## Tareas y ejercicios:
- 1) Responde según el texto sobre el estrecho de Ormuz:
(a) ¿Cuántos barriles de petróleo transitaban a diario por el estrecho de Ormuz antes de la guerra?
(b) ¿Qué tipos de recursos desplegó Estados Unidos para proteger a los buques?
(c) ¿Sobre qué mantiene Estados Unidos el bloqueo naval?
- 2) Prolonga el texto sobre el estrecho de Ormuz a partir de su última oración.

## Texto fuente:

----

La cadena estadounidense, que cita a dos funcionarios familiarizados con las operaciones, señaló que se trató del mayor movimiento de crudo registrado por esa vía desde el inicio del conflicto.
Antes del estallido de la guerra, hace poco más de seis meses, alrededor de 20 millones de barriles de petróleo transitaban diariamente por el estrecho de Ormuz, una de las rutas energéticas más importantes del mundo.
Para proteger a los buques, Estados Unidos desplegó recursos aéreos, marítimos y espaciales. Las fuerzas estadounidenses también enfrentaron oleadas de drones y neutralizaron misiles de crucero antibuques.
La operación buscó garantizar el paso de los barcos comerciales mientras Washington mantenía sus ataques contra las capacidades iraníes para amenazar el tráfico marítimo.
Estados Unidos también mantiene el bloqueo naval sobre los puertos iraníes, mientras concentra parte de su estrategia militar en las zonas próximas al estrecho de Ormuz.

----

## Datos proporcionados:
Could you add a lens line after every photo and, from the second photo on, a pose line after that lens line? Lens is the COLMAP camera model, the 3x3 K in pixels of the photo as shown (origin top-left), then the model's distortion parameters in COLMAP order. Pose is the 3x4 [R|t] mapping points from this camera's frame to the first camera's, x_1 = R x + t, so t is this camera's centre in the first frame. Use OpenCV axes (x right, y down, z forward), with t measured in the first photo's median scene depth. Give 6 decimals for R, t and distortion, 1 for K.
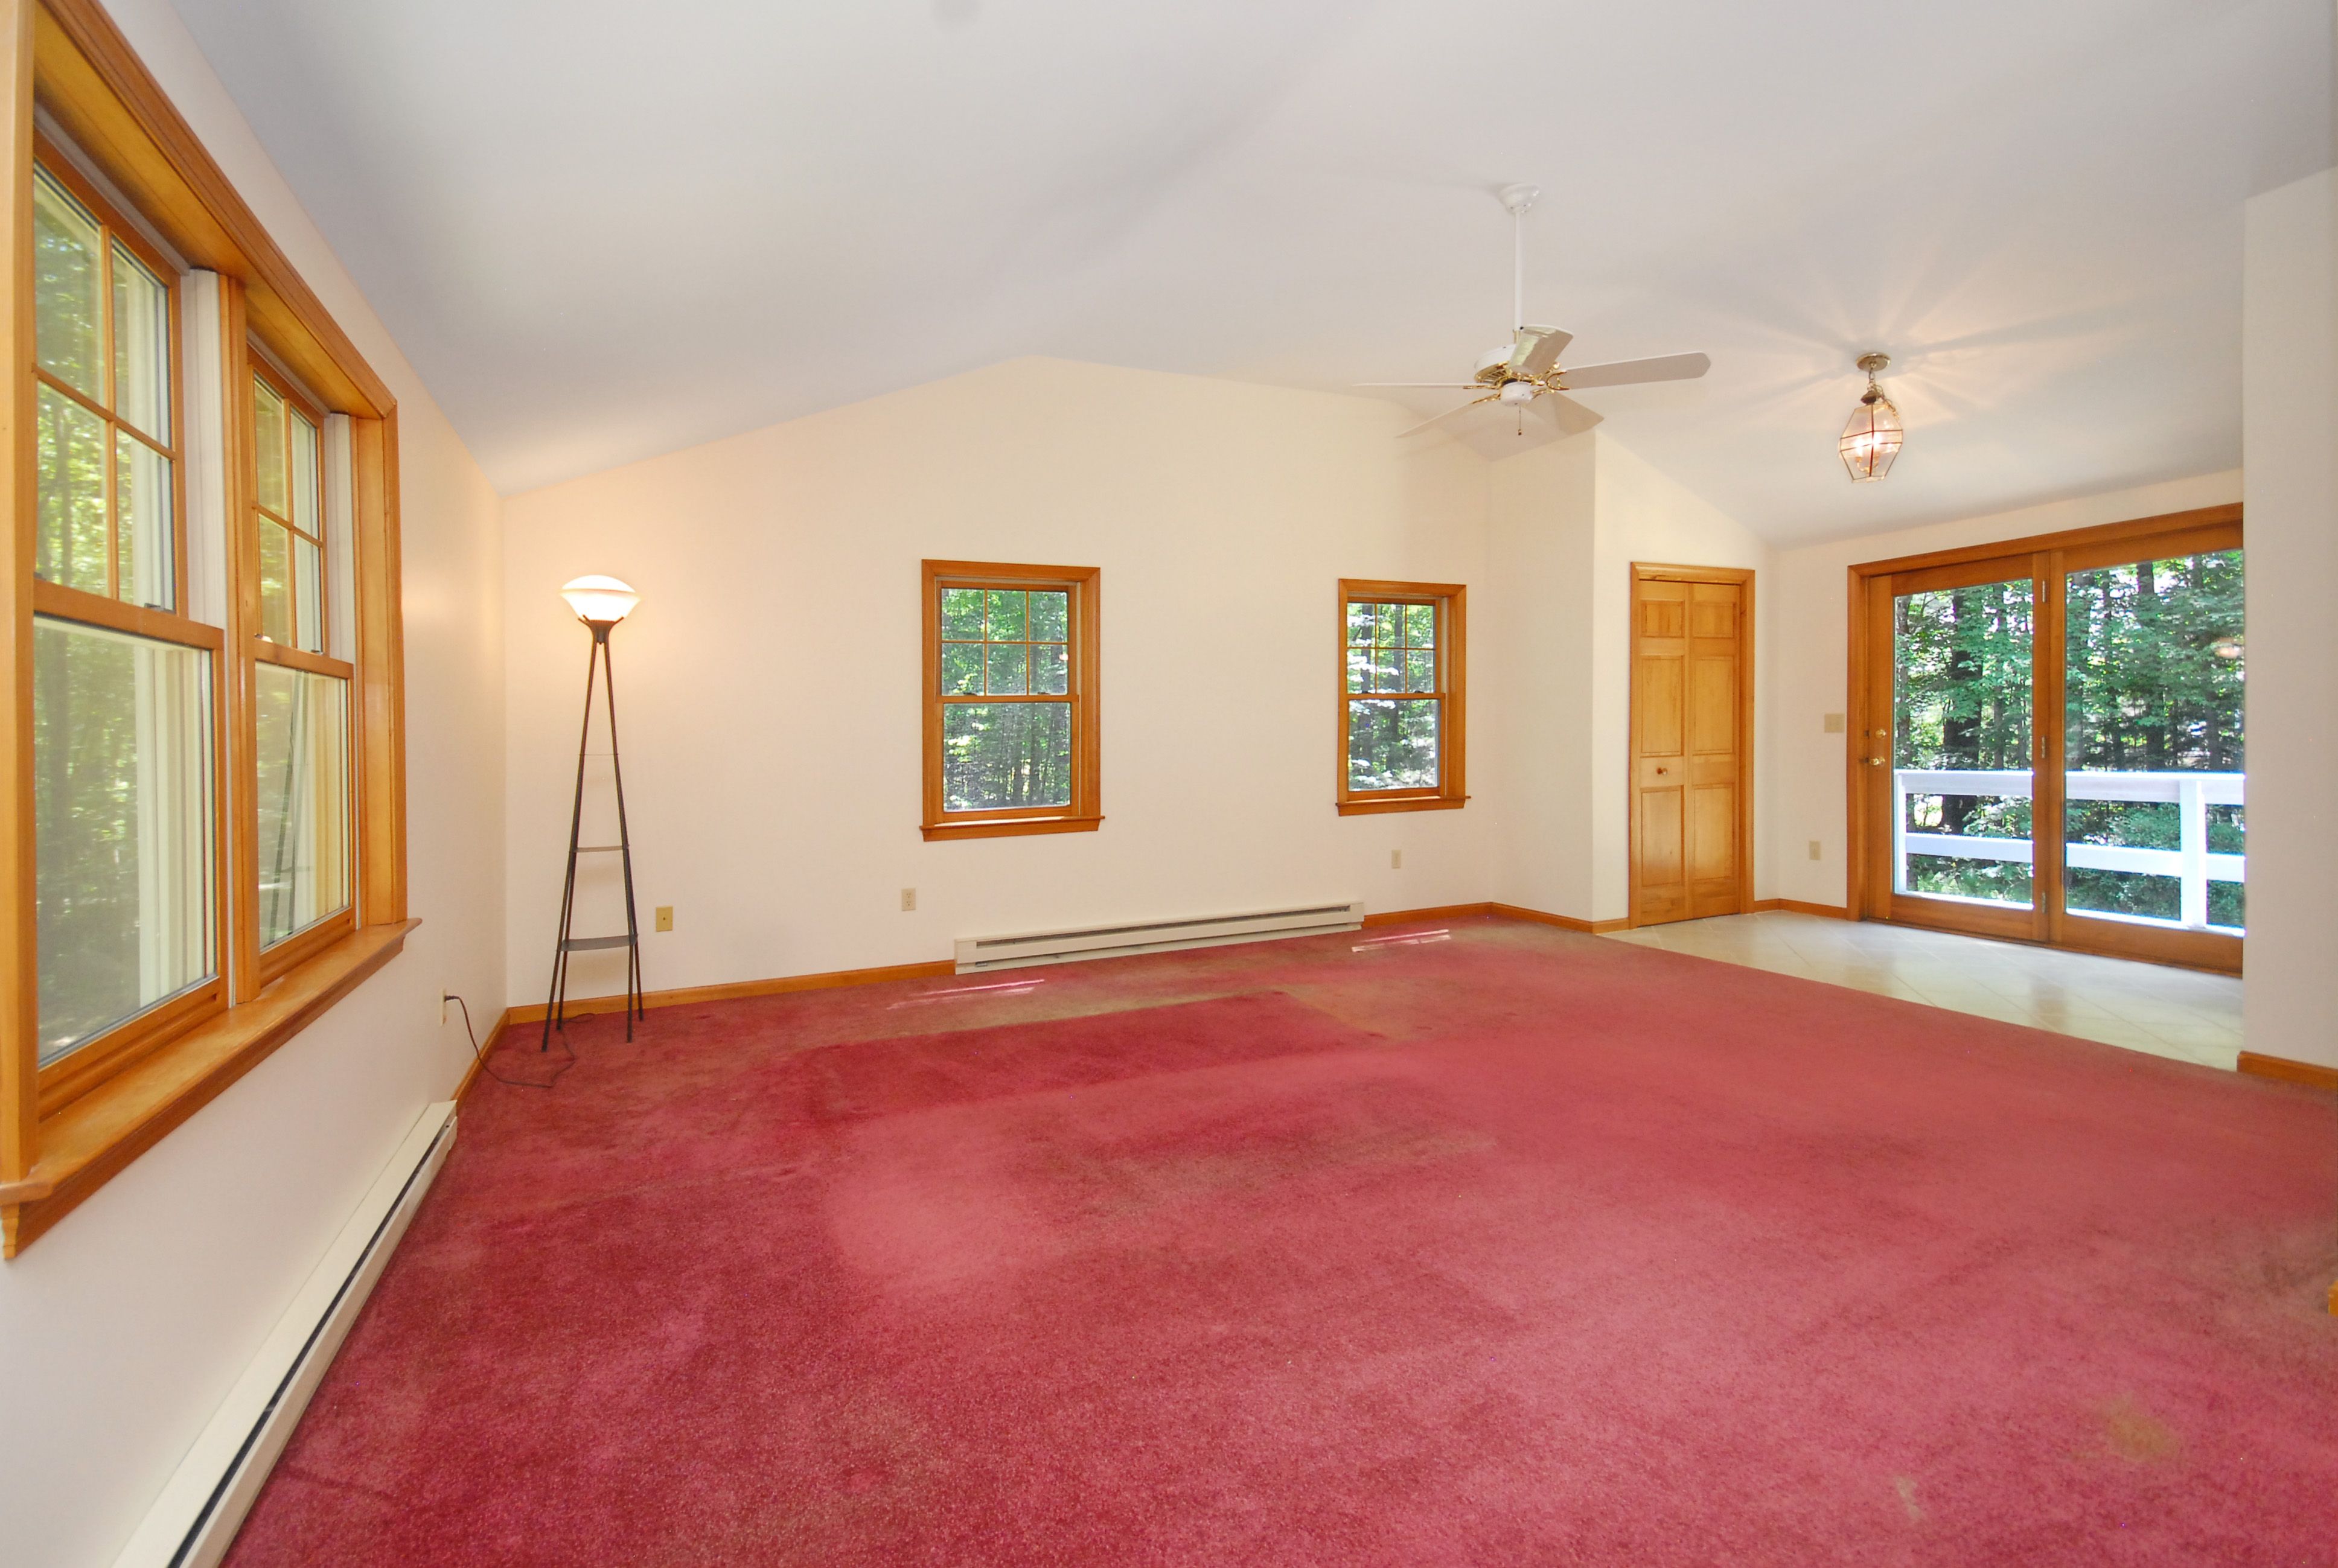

----

## Respuestas de actividades:
- 1)
(a) Alrededor de 20 millones de barriles.
(b) Recursos aéreos, marítimos y espaciales.
(c) Sobre los puertos iraníes.

- 2)
Aunque la operación del martes fue considerada exitosa, las autoridades estadounidenses no prevén una solución rápida al conflicto.
Las compañías energéticas, por su parte, continúan preocupadas por los riesgos de enviar embarcaciones por esta vía, incluso cuando cuentan con protección militar.
Según una de las fuentes citadas por CNN, otras prioridades del presidente Donald Trump han quedado temporalmente relegadas.
Entre ellas figuran las operaciones destinadas a eliminar elementos relacionados con el programa nuclear iraní.
Mientras tanto, el Comando Central de Estados Unidos recibió instrucciones para concentrar sus esfuerzos en el estrecho e impedir la entrada y salida de exportaciones de petróleo desde los puertos iraníes.